> [Passage to read]:

start

The Blurry Allure of the Open Road
Years ago, I was eating lunch with one of my oldest friends, Tom, at Kiwanis Club. The Travelogue Chairman was passing out packets to all the members. We took ours and looked at the cheap brochure that described the 2000-2001 “Travel and Adventure Series,” a series of six shows featuring speakers who come to our local auditorium and show us a video of a particular geographical area while offering live narration.
Most of the programs looked pretty lame: The British Isles, Ontario, BFE.
But there was the fourth show, “Route 66: The Path West.”
I saw that and looked up at Tom, pointing to it with my eyebrows raised. Tom immediately nodded.
“Wanna check it out?” I asked.
“Heck yeah, Route 66? I’m not really into travelogues, but hey, you can’t pass that up.”
“Maybe we’ll grab a few beers after work, then stumble over to it,” I said.
“Yeah, that’s worth a buzz.”

end

> [Work to complete]:
1) In the Route 66 essay, why does Tom agree to see the fourth show even though travelogues don't interest him? Answer in one to three sentences.
2) Write the next part of the Route 66 essay, picking up after its final line.
The data has no connection to the Route 66 essay above.

> [Data shown]:
start

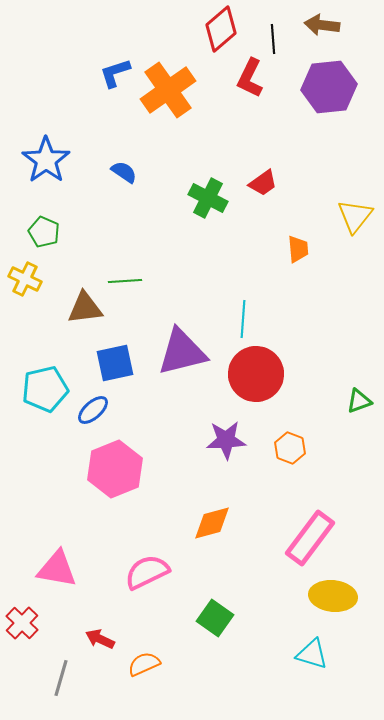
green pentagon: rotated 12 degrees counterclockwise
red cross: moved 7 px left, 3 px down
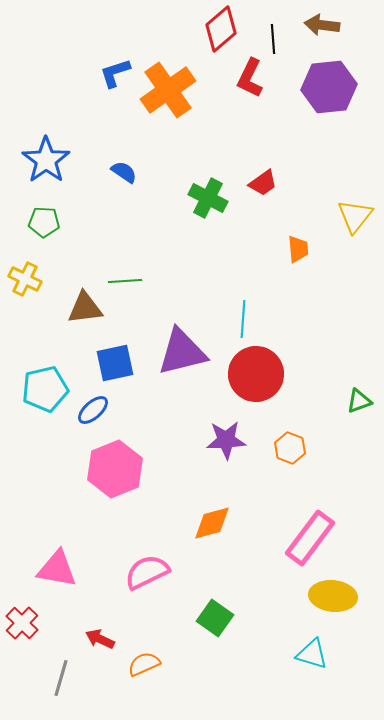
green pentagon: moved 10 px up; rotated 20 degrees counterclockwise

end

> [Responses by task]:
1) Tom agrees because the show is about Route 66, and he feels that is something you can't pass up. That outweighs his general lack of interest in travelogues.

2)
Those Misty Images
I’ll give 10-to-1 odds that many guys our age—then, mid-thirties; now, mid-fifties—would’ve had that same reaction: Route 66? Oh yeah!
But why? Neither Tom nor I have ever traveled Route 66. Its easternmost point is three hours from our hometown in Michigan. It was largely replaced by interstates by the time Tom and I were five years old. To the best of my recollection, we had never discussed Route 66.
But our reactions were the same: Route 66 is very, very cool. Both reactions were based on nothing tangible whatsoever. And that’s odd.
I doubt I can explain this phenomenon fully, but it’s like the words “Route 66” explode in a guy’s soul. In my case, they magically invoke an array of misty images, probably bits of pictures I’ve picked up over the years. When I read the words “Route 66,” I saw no “concrete” images, like of Cadillac Ranch or the Grand Canyon; the images were vague. Carl Jung might say these misty images are pops of the collective unconscious (the combined memory of society as a whole) in my individual psyche.
So what were those misty images? I saw a gray road with brown dust and occasional brown shrubbery on both sides. A long lonely road that seems like it could go on forever, with diners and bars plopped here and there along it. Diners with jukeboxes where you can buy a beer. Bars where you do nothing but drink and play a jukebox. And hot weather.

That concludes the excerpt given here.